JAN 16, 2019

Identifying Microbes That can Generate Electricity

WRITTEN BY: Carmen Leitch

Our world is full of microbial life, and many of those tiny organisms have found ways to live in some of the planet’s most extreme environments. Some of those places completely lack oxygen, or typical nutrients, producing microbes with unusual abilities. For example, researchers have identified bacteria that can ingest and release charged particles as a way of breathing. These electricity-producing microbes could be helpful to humans as water purifiers or mini power plants if scientists can identify the best candidates, and grow them successfully.

To that end, researchers at the Massachusetts Institute of Technology (MIT) have created a way to assess polarizability, the ability of a bacterium to generate electricity. Such microbes move electrons across the membrane that surrounds their cells, which is known as extracellular electron transfer (EET).  This work has been reported in Science Advances.

"The vision is to pick out those strongest candidates to do the desirable tasks that humans want the cells to do," explained Qianru Wang, a postdoctoral fellow in MIT's Department of Mechanical Engineering.

"There is recent work suggesting there might be a much broader range of bacteria that have [electricity-producing] properties," noted Cullen Buie, associate professor of mechanical engineering at MIT. "Thus, a tool that allows you to probe those organisms could be much more important than we thought.
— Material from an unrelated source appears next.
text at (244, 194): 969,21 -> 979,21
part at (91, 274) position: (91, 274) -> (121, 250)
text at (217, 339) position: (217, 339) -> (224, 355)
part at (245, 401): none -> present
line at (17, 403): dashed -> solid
It's not just a small handful of microbes that can do this."

Current methods for assessing polarizability require growing huge amounts of the bacterium in question and measuring EET protein activity. The MIT scientists want to speed the process up by using microfluidic chips, which contain tiny channels that bacteria can flow through. When a voltage is applied to these channels, which have an hourglass in the middle, a gradient in the resulting electric field is generated because of the pinch in the middle. In a phenomenon called dielectrophoresis, the gradient can then push the cells, repelling or stopping them in the channel 

Dielectrophoresis has already been used by Buie and others as a way to sort bacteria according to its characteristics. "Basically, people were using dielectrophoresis to separate bacteria that were as different as, say, a frog from a bird, whereas we're trying to distinguish between frog siblings -- tinier differences," Wang said.

The scientists used their microfluidic tool to compare different bacterial strains, some of which had known electrochemical properties. They confirmed that the electrical field in the device could push microbial cells into the pinch in the channels, and the stronger field could then push against that motion, trapping the bacterium in place.
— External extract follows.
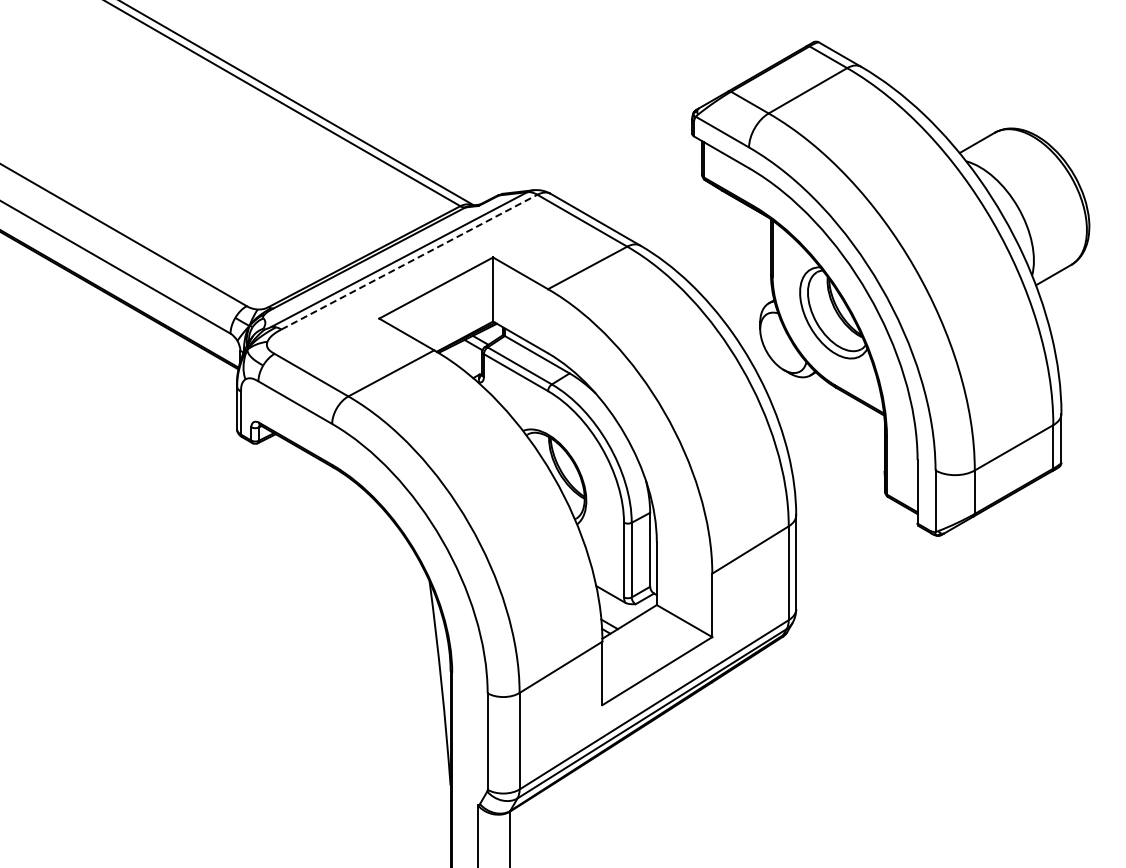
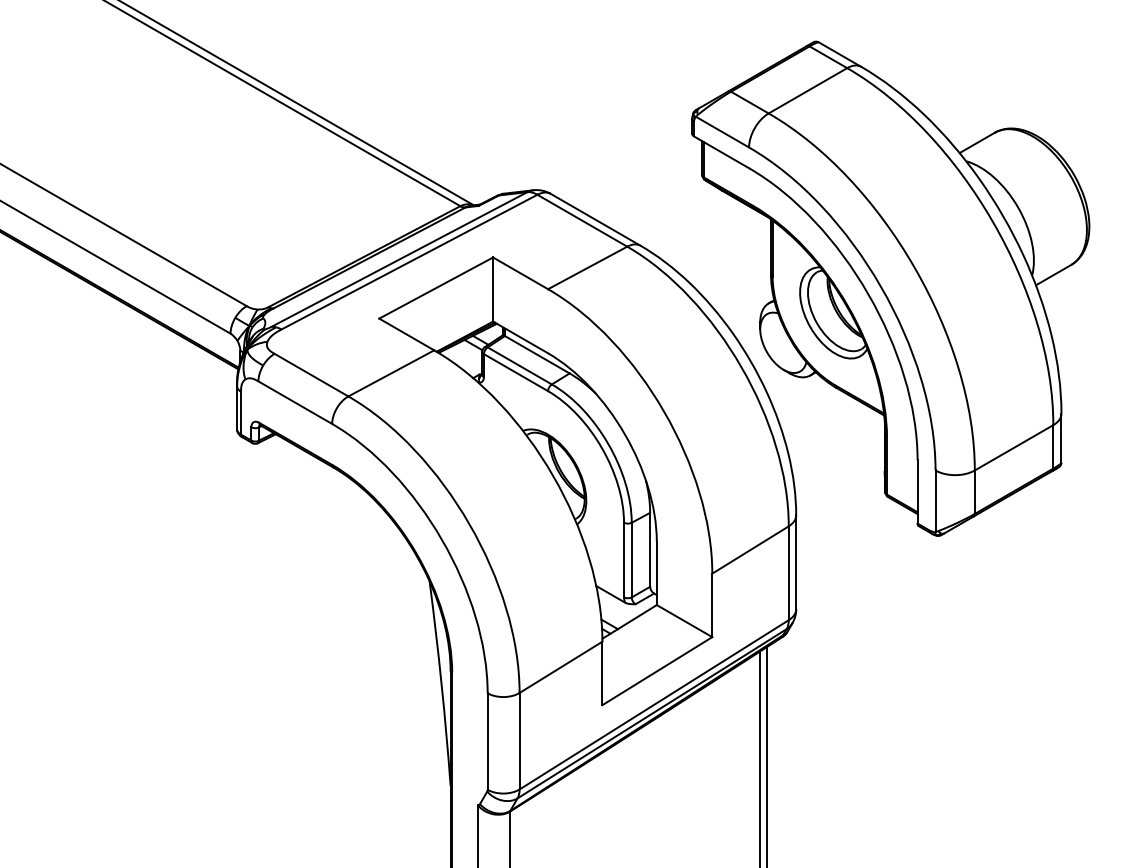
line at (409, 262): dashed -> solid
line at (767, 755): none -> present
line at (760, 757): none -> present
Different voltages were needed to trap different bacteria. The scientists noted the voltage required to trap a microbe and the cell's sizes. Computational tools were then used to find out how easy it was for cells to form electric dipoles after the application of an external electric field.

Wang found that more electrochemically active microbes usually had higher polarizability. "We have the necessary evidence to see that there's a strong correlation between polarizability and electrochemical activity," Wang explained. "In fact, polarizability might be something we could use as a proxy to select microorganisms with high electrochemical activity. If the same trend of correlation stands for those newer strains, then this technique can have a broader application, in clean energy generation, bioremediation, and biofuels production," Wang concluded.